Au rythme où Narcisse allait, il était parti pour vivre vieux, heureux, frigide. Mais les dieux, rancuniers, le font buter sur son reflet qu'il ignore être le sien - le voici qui aime à en crever. Fait unique dans les annales de la libido, c'est l'objet de désir qui déclenche en lui le désir - non, qui le crée ex nihilo. Fait unique dans les annales de la syntaxe, le verbe naît du complément direct.
Celui qui subit la primauté du verbe ne mérite pas d'appellation contrôlée; l'homme de table s'y résigne, le grand homme se rebelle. Poursuivre l'utopie objectale est tout à son honneur, mais prendre ses quartiers dans l'objet fera son malheur, la tragédie y veille. Narcisse et ses compagnons de postérité aiment la perfection, ils aiment à la perfection, ils se consument dans la perfection de l'Un; c'est cela, l'hubris.

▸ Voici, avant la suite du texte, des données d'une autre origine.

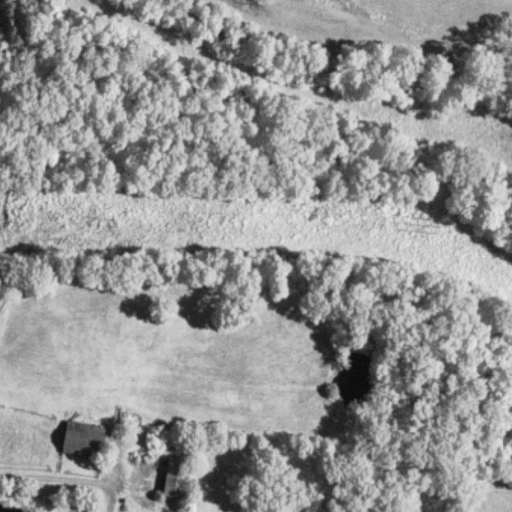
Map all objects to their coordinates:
building: (85, 439)
building: (178, 478)
road: (50, 482)
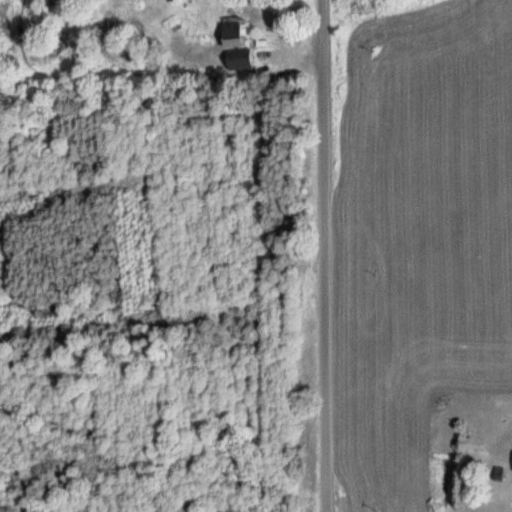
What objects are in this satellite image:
building: (235, 36)
building: (241, 61)
road: (324, 256)
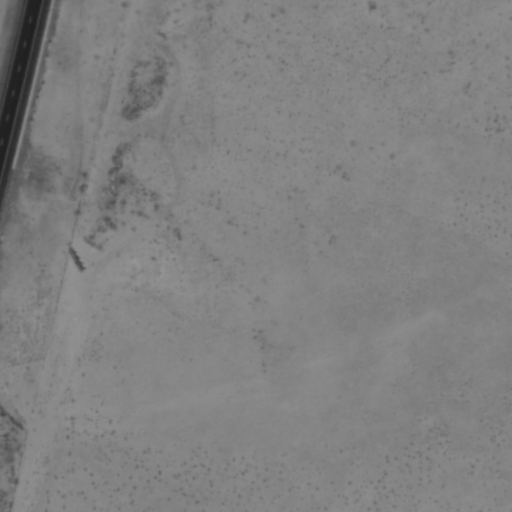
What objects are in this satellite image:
road: (18, 82)
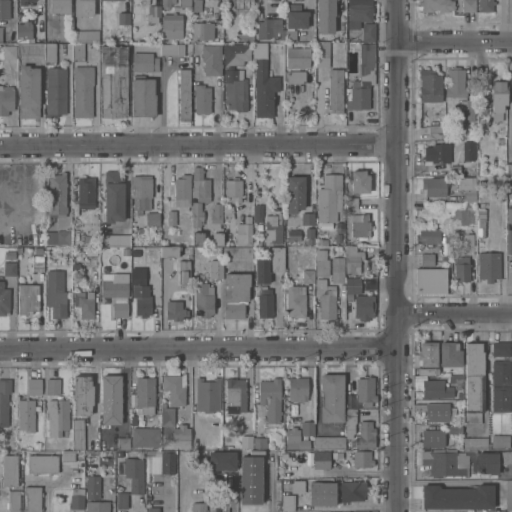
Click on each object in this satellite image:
building: (119, 0)
building: (289, 0)
building: (23, 2)
building: (24, 2)
building: (169, 2)
building: (358, 2)
building: (167, 3)
building: (184, 3)
building: (185, 4)
building: (195, 5)
building: (241, 5)
building: (436, 5)
building: (436, 5)
building: (467, 5)
building: (484, 5)
building: (58, 6)
building: (468, 6)
building: (485, 6)
building: (60, 7)
building: (82, 7)
building: (83, 8)
building: (3, 9)
building: (4, 9)
building: (152, 13)
building: (357, 13)
building: (152, 14)
building: (359, 14)
building: (324, 16)
building: (325, 16)
building: (295, 17)
building: (122, 18)
building: (296, 19)
road: (509, 20)
building: (123, 21)
building: (23, 25)
building: (171, 25)
building: (171, 26)
building: (65, 27)
building: (267, 28)
building: (270, 29)
building: (23, 30)
building: (202, 31)
building: (202, 31)
building: (368, 32)
building: (365, 33)
building: (0, 34)
building: (1, 35)
building: (86, 35)
building: (290, 36)
building: (85, 37)
road: (455, 41)
building: (30, 49)
building: (171, 49)
building: (172, 49)
building: (322, 49)
building: (38, 50)
building: (322, 50)
building: (8, 51)
building: (7, 52)
building: (77, 52)
building: (78, 52)
building: (236, 53)
building: (50, 54)
building: (236, 54)
building: (209, 58)
building: (297, 58)
building: (297, 58)
building: (211, 60)
building: (144, 61)
building: (144, 63)
building: (294, 77)
building: (295, 77)
building: (362, 80)
building: (362, 80)
building: (112, 81)
building: (113, 82)
building: (262, 83)
building: (455, 83)
building: (455, 83)
building: (430, 86)
building: (429, 87)
building: (235, 89)
building: (55, 90)
building: (235, 90)
building: (264, 90)
building: (335, 91)
building: (335, 91)
building: (28, 92)
building: (28, 92)
building: (56, 92)
building: (82, 92)
building: (82, 92)
building: (183, 92)
building: (184, 95)
building: (142, 97)
building: (142, 97)
building: (497, 98)
building: (6, 99)
building: (201, 99)
building: (497, 99)
building: (6, 100)
building: (201, 100)
building: (467, 112)
building: (511, 120)
building: (434, 131)
building: (435, 131)
road: (197, 143)
building: (467, 150)
building: (468, 151)
building: (436, 153)
building: (437, 153)
building: (509, 168)
building: (509, 169)
building: (359, 182)
building: (360, 182)
building: (201, 184)
building: (200, 185)
building: (434, 186)
building: (434, 187)
building: (467, 188)
building: (232, 190)
building: (295, 190)
building: (181, 191)
building: (181, 191)
building: (233, 191)
building: (85, 192)
building: (86, 193)
building: (141, 193)
building: (56, 194)
building: (294, 194)
building: (511, 194)
building: (140, 195)
building: (56, 197)
building: (113, 197)
building: (112, 198)
building: (328, 198)
building: (329, 198)
building: (351, 203)
building: (215, 212)
building: (196, 213)
building: (227, 213)
building: (257, 213)
building: (464, 214)
building: (508, 214)
building: (509, 215)
building: (171, 218)
building: (216, 218)
building: (151, 219)
building: (152, 219)
building: (307, 219)
building: (480, 223)
building: (197, 225)
building: (359, 225)
building: (360, 226)
building: (271, 231)
building: (272, 232)
building: (243, 235)
building: (427, 235)
building: (57, 237)
building: (57, 238)
building: (434, 238)
building: (217, 239)
building: (469, 240)
building: (115, 241)
building: (242, 242)
building: (508, 246)
building: (168, 251)
building: (168, 251)
building: (237, 253)
road: (396, 256)
building: (426, 258)
building: (276, 259)
building: (352, 259)
building: (352, 260)
building: (431, 260)
building: (36, 262)
building: (37, 264)
building: (321, 264)
building: (488, 265)
building: (489, 266)
building: (275, 267)
building: (320, 267)
building: (9, 268)
building: (461, 268)
building: (462, 268)
building: (10, 269)
building: (336, 269)
building: (214, 270)
building: (336, 270)
building: (261, 271)
building: (183, 272)
building: (184, 273)
building: (307, 275)
building: (93, 276)
building: (137, 277)
building: (138, 278)
building: (432, 280)
building: (433, 280)
building: (113, 285)
building: (115, 286)
building: (351, 287)
building: (55, 292)
building: (55, 294)
building: (234, 295)
building: (235, 295)
building: (299, 295)
building: (26, 298)
building: (4, 299)
building: (359, 299)
building: (4, 300)
building: (27, 300)
building: (202, 300)
building: (325, 300)
building: (141, 301)
building: (141, 301)
building: (203, 301)
building: (295, 301)
building: (264, 303)
building: (265, 303)
building: (84, 304)
building: (84, 304)
building: (326, 305)
building: (363, 307)
building: (119, 308)
building: (120, 310)
building: (174, 310)
building: (175, 311)
road: (455, 316)
road: (197, 349)
building: (500, 349)
building: (426, 354)
building: (427, 354)
building: (449, 354)
building: (449, 355)
building: (511, 361)
building: (500, 373)
building: (500, 378)
building: (456, 381)
building: (473, 382)
building: (473, 383)
building: (33, 386)
building: (52, 386)
building: (52, 386)
building: (34, 387)
building: (173, 389)
building: (297, 389)
building: (297, 389)
building: (435, 389)
building: (435, 389)
building: (173, 390)
building: (364, 391)
building: (365, 391)
building: (235, 393)
building: (207, 394)
building: (81, 395)
building: (82, 395)
building: (144, 395)
building: (207, 395)
building: (234, 395)
building: (144, 396)
building: (331, 397)
building: (332, 398)
building: (110, 399)
building: (270, 399)
building: (270, 399)
building: (500, 399)
building: (111, 400)
building: (4, 401)
building: (349, 401)
building: (4, 402)
building: (432, 411)
building: (434, 412)
building: (25, 415)
building: (26, 415)
building: (166, 416)
building: (57, 417)
building: (167, 417)
building: (57, 418)
building: (350, 422)
building: (306, 428)
building: (307, 429)
building: (454, 429)
building: (76, 433)
building: (180, 433)
building: (77, 434)
building: (365, 434)
building: (364, 436)
building: (144, 437)
building: (145, 437)
building: (181, 437)
building: (432, 438)
building: (432, 438)
building: (294, 440)
building: (294, 440)
building: (499, 441)
building: (245, 442)
building: (328, 442)
building: (258, 443)
building: (259, 443)
building: (329, 443)
building: (474, 443)
building: (475, 443)
building: (121, 444)
building: (123, 444)
building: (67, 455)
building: (68, 456)
building: (361, 458)
building: (362, 459)
building: (320, 460)
building: (320, 460)
building: (505, 460)
building: (221, 461)
building: (489, 462)
building: (42, 463)
building: (161, 463)
building: (444, 463)
building: (445, 463)
building: (484, 463)
building: (42, 464)
building: (166, 464)
building: (9, 470)
building: (9, 471)
building: (134, 474)
building: (134, 475)
building: (249, 480)
road: (454, 483)
building: (92, 487)
building: (298, 487)
building: (93, 488)
road: (46, 489)
building: (352, 491)
building: (352, 491)
building: (321, 493)
road: (271, 494)
building: (322, 494)
building: (508, 495)
building: (508, 495)
building: (456, 497)
building: (456, 498)
building: (31, 499)
building: (33, 499)
building: (76, 499)
building: (77, 499)
road: (170, 499)
building: (12, 500)
building: (13, 500)
building: (121, 500)
building: (122, 501)
road: (232, 502)
building: (286, 502)
building: (287, 502)
building: (96, 506)
building: (97, 507)
building: (197, 507)
building: (198, 507)
building: (247, 508)
building: (152, 509)
building: (13, 511)
building: (152, 511)
building: (354, 511)
building: (498, 511)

. Les Beatles, "With a Little Help from My Friends", 1967.
. Pour Narcisse. Traité de l'amour impartial.
Roman Jakobson, "Linguistique et littérature".
. Marquis de Sade, lettre à Marie-Dorothée de Rousset du 17 avril 1782 (écrite du château de Vincennes).
. En "jeûnant", écrivent Alexandre Vialatte et Claude David, les traducteurs français, qui se permettent de corriger le choix de Kafka d'éviter le mot fasten au profit du seul hunger, qu'il répète à satiété. Or il s'agit d'une abstinence à forte charge lexicale et symbolique, Yom Kippour étant le jour le plus saint du calendrier hébraïque (Lévitique XXIII, 27-32).